Data to process section start

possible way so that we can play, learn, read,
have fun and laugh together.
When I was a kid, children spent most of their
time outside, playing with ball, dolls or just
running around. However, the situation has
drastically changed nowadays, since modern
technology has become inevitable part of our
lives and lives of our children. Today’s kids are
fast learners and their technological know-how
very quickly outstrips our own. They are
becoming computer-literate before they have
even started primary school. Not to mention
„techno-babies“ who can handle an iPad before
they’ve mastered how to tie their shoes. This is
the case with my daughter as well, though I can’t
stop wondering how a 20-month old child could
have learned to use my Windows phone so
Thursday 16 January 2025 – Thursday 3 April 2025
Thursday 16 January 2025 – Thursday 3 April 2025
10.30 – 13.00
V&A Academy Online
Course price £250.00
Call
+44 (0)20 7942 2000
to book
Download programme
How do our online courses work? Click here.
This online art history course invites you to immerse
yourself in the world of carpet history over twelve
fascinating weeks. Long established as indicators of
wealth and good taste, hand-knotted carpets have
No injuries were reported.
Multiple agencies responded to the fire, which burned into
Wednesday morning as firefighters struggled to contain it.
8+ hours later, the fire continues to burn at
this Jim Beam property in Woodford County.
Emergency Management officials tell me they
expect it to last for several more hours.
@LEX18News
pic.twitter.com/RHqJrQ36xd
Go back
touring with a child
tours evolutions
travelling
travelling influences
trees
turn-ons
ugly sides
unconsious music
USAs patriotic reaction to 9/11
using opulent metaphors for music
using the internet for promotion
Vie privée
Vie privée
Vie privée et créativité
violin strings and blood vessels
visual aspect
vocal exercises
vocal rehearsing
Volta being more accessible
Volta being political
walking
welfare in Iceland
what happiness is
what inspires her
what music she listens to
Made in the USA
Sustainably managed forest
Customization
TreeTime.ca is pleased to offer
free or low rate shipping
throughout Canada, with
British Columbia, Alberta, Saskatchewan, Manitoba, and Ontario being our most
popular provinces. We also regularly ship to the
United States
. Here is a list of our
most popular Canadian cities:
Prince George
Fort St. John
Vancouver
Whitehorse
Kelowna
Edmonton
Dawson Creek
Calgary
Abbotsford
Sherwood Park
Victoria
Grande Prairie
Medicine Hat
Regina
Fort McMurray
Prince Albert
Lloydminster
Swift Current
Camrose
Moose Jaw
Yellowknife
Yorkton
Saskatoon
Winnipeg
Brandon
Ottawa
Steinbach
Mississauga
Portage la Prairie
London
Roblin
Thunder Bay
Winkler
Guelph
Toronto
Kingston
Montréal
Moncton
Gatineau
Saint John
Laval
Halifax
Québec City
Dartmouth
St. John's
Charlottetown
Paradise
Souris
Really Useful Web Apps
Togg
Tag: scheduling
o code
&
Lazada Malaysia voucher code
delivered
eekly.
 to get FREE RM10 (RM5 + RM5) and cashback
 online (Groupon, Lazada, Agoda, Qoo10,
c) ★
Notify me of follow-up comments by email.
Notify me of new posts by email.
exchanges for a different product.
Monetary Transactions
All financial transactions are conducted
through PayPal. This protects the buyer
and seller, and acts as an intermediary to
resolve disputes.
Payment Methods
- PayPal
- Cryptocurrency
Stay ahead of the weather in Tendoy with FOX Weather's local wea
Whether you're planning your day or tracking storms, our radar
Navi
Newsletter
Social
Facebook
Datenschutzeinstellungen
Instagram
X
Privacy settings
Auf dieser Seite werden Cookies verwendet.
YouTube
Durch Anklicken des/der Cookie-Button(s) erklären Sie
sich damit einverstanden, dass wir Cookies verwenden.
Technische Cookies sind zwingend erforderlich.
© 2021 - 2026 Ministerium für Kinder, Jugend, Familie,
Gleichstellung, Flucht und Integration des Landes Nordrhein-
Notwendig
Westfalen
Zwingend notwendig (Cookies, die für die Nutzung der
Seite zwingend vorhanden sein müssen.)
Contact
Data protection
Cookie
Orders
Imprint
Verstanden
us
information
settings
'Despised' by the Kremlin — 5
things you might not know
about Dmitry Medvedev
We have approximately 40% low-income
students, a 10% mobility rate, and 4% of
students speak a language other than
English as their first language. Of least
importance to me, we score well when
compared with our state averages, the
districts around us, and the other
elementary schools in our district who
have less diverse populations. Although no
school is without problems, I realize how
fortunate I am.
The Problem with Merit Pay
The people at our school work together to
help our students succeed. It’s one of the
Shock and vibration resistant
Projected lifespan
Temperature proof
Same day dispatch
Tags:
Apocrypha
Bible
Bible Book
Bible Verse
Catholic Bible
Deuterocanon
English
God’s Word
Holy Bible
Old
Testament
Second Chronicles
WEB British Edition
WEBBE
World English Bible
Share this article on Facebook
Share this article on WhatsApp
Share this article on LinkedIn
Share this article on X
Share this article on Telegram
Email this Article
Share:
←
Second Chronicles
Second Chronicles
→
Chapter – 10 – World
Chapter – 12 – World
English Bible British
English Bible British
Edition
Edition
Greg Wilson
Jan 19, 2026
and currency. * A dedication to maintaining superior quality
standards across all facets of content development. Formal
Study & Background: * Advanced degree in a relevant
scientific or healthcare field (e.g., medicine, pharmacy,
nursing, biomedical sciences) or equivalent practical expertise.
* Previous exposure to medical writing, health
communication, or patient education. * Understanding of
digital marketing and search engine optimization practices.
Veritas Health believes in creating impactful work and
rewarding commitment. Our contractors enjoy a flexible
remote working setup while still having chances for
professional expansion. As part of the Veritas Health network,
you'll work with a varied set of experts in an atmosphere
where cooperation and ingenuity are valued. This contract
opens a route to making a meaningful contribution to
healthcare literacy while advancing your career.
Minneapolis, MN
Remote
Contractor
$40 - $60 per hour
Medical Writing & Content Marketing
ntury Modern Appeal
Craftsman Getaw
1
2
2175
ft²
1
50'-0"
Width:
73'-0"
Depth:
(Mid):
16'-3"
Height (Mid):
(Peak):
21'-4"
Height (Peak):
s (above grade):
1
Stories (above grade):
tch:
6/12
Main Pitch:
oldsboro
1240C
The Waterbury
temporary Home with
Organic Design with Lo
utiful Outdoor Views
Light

Data to process section end

### Task to carry out
Rewrite the material above with every "travelling" changed to "traveling". Leave everything else unchanged.

### Written response
possible way so that we can play, learn, read,
have fun and laugh together.
When I was a kid, children spent most of their
time outside, playing with ball, dolls or just
running around. However, the situation has
drastically changed nowadays, since modern
technology has become inevitable part of our
lives and lives of our children. Today’s kids are
fast learners and their technological know-how
very quickly outstrips our own. They are
becoming computer-literate before they have
even started primary school. Not to mention
„techno-babies“ who can handle an iPad before
they’ve mastered how to tie their shoes. This is
the case with my daughter as well, though I can’t
stop wondering how a 20-month old child could
have learned to use my Windows phone so
Thursday 16 January 2025 – Thursday 3 April 2025
Thursday 16 January 2025 – Thursday 3 April 2025
10.30 – 13.00
V&A Academy Online
Course price £250.00
Call
+44 (0)20 7942 2000
to book
Download programme
How do our online courses work? Click here.
This online art history course invites you to immerse
yourself in the world of carpet history over twelve
fascinating weeks. Long established as indicators of
wealth and good taste, hand-knotted carpets have
No injuries were reported.
Multiple agencies responded to the fire, which burned into
Wednesday morning as firefighters struggled to contain it.
8+ hours later, the fire continues to burn at
this Jim Beam property in Woodford County.
Emergency Management officials tell me they
expect it to last for several more hours.
@LEX18News
pic.twitter.com/RHqJrQ36xd
Go back
touring with a child
tours evolutions
traveling
traveling influences
trees
turn-ons
ugly sides
unconsious music
USAs patriotic reaction to 9/11
using opulent metaphors for music
using the internet for promotion
Vie privée
Vie privée
Vie privée et créativité
violin strings and blood vessels
visual aspect
vocal exercises
vocal rehearsing
Volta being more accessible
Volta being political
walking
welfare in Iceland
what happiness is
what inspires her
what music she listens to
Made in the USA
Sustainably managed forest
Customization
TreeTime.ca is pleased to offer
free or low rate shipping
throughout Canada, with
British Columbia, Alberta, Saskatchewan, Manitoba, and Ontario being our most
popular provinces. We also regularly ship to the
United States
. Here is a list of our
most popular Canadian cities:
Prince George
Fort St. John
Vancouver
Whitehorse
Kelowna
Edmonton
Dawson Creek
Calgary
Abbotsford
Sherwood Park
Victoria
Grande Prairie
Medicine Hat
Regina
Fort McMurray
Prince Albert
Lloydminster
Swift Current
Camrose
Moose Jaw
Yellowknife
Yorkton
Saskatoon
Winnipeg
Brandon
Ottawa
Steinbach
Mississauga
Portage la Prairie
London
Roblin
Thunder Bay
Winkler
Guelph
Toronto
Kingston
Montréal
Moncton
Gatineau
Saint John
Laval
Halifax
Québec City
Dartmouth
St. John's
Charlottetown
Paradise
Souris
Really Useful Web Apps
Togg
Tag: scheduling
o code
&
Lazada Malaysia voucher code
delivered
eekly.
 to get FREE RM10 (RM5 + RM5) and cashback
 online (Groupon, Lazada, Agoda, Qoo10,
c) ★
Notify me of follow-up comments by email.
Notify me of new posts by email.
exchanges for a different product.
Monetary Transactions
All financial transactions are conducted
through PayPal. This protects the buyer
and seller, and acts as an intermediary to
resolve disputes.
Payment Methods
- PayPal
- Cryptocurrency
Stay ahead of the weather in Tendoy with FOX Weather's local wea
Whether you're planning your day or tracking storms, our radar
Navi
Newsletter
Social
Facebook
Datenschutzeinstellungen
Instagram
X
Privacy settings
Auf dieser Seite werden Cookies verwendet.
YouTube
Durch Anklicken des/der Cookie-Button(s) erklären Sie
sich damit einverstanden, dass wir Cookies verwenden.
Technische Cookies sind zwingend erforderlich.
© 2021 - 2026 Ministerium für Kinder, Jugend, Familie,
Gleichstellung, Flucht und Integration des Landes Nordrhein-
Notwendig
Westfalen
Zwingend notwendig (Cookies, die für die Nutzung der
Seite zwingend vorhanden sein müssen.)
Contact
Data protection
Cookie
Orders
Imprint
Verstanden
us
information
settings
'Despised' by the Kremlin — 5
things you might not know
about Dmitry Medvedev
We have approximately 40% low-income
students, a 10% mobility rate, and 4% of
students speak a language other than
English as their first language. Of least
importance to me, we score well when
compared with our state averages, the
districts around us, and the other
elementary schools in our district who
have less diverse populations. Although no
school is without problems, I realize how
fortunate I am.
The Problem with Merit Pay
The people at our school work together to
help our students succeed. It’s one of the
Shock and vibration resistant
Projected lifespan
Temperature proof
Same day dispatch
Tags:
Apocrypha
Bible
Bible Book
Bible Verse
Catholic Bible
Deuterocanon
English
God’s Word
Holy Bible
Old
Testament
Second Chronicles
WEB British Edition
WEBBE
World English Bible
Share this article on Facebook
Share this article on WhatsApp
Share this article on LinkedIn
Share this article on X
Share this article on Telegram
Email this Article
Share:
←
Second Chronicles
Second Chronicles
→
Chapter – 10 – World
Chapter – 12 – World
English Bible British
English Bible British
Edition
Edition
Greg Wilson
Jan 19, 2026
and currency. * A dedication to maintaining superior quality
standards across all facets of content development. Formal
Study & Background: * Advanced degree in a relevant
scientific or healthcare field (e.g., medicine, pharmacy,
nursing, biomedical sciences) or equivalent practical expertise.
* Previous exposure to medical writing, health
communication, or patient education. * Understanding of
digital marketing and search engine optimization practices.
Veritas Health believes in creating impactful work and
rewarding commitment. Our contractors enjoy a flexible
remote working setup while still having chances for
professional expansion. As part of the Veritas Health network,
you'll work with a varied set of experts in an atmosphere
where cooperation and ingenuity are valued. This contract
opens a route to making a meaningful contribution to
healthcare literacy while advancing your career.
Minneapolis, MN
Remote
Contractor
$40 - $60 per hour
Medical Writing & Content Marketing
ntury Modern Appeal
Craftsman Getaw
1
2
2175
ft²
1
50'-0"
Width:
73'-0"
Depth:
(Mid):
16'-3"
Height (Mid):
(Peak):
21'-4"
Height (Peak):
s (above grade):
1
Stories (above grade):
tch:
6/12
Main Pitch:
oldsboro
1240C
The Waterbury
temporary Home with
Organic Design with Lo
utiful Outdoor Views
Light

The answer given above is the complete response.